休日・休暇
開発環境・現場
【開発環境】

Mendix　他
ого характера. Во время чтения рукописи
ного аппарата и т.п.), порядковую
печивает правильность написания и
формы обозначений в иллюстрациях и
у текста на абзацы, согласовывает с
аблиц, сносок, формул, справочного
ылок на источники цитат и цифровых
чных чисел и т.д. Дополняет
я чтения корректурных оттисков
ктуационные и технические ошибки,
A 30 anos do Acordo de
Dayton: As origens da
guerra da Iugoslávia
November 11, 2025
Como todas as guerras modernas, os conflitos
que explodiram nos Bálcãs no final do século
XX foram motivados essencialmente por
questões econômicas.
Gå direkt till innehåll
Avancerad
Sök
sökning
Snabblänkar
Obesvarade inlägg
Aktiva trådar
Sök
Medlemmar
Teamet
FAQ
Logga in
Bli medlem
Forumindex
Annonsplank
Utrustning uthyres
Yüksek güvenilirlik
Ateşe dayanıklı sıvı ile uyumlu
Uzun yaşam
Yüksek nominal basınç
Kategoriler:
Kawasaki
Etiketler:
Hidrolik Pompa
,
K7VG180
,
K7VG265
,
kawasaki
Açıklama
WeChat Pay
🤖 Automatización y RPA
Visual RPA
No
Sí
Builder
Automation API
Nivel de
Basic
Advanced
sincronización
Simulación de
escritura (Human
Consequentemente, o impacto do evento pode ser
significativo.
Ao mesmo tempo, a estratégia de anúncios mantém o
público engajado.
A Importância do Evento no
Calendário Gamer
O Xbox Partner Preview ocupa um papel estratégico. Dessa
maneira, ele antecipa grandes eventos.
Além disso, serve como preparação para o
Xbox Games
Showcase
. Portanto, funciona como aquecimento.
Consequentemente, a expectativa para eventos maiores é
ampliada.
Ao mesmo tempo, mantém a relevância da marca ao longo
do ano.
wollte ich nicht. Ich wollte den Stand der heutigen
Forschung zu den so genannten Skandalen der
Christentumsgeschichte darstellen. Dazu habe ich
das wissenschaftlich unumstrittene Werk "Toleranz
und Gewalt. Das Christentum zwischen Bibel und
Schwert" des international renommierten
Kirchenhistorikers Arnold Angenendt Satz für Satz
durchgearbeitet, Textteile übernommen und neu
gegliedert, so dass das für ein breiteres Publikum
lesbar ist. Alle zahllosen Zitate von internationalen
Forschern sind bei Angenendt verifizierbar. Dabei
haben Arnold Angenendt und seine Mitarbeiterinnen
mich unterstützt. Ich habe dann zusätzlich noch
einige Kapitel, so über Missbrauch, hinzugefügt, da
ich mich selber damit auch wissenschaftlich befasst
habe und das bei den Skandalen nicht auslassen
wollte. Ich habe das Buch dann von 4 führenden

_ _ _

# [TASK STATEMENT]
Report each line in the listing above that contains the word "Consequentemente", copying those lines in full.

# [FINAL ANSWER]
Consequentemente, o impacto do evento pode ser
Consequentemente, a expectativa para eventos maiores é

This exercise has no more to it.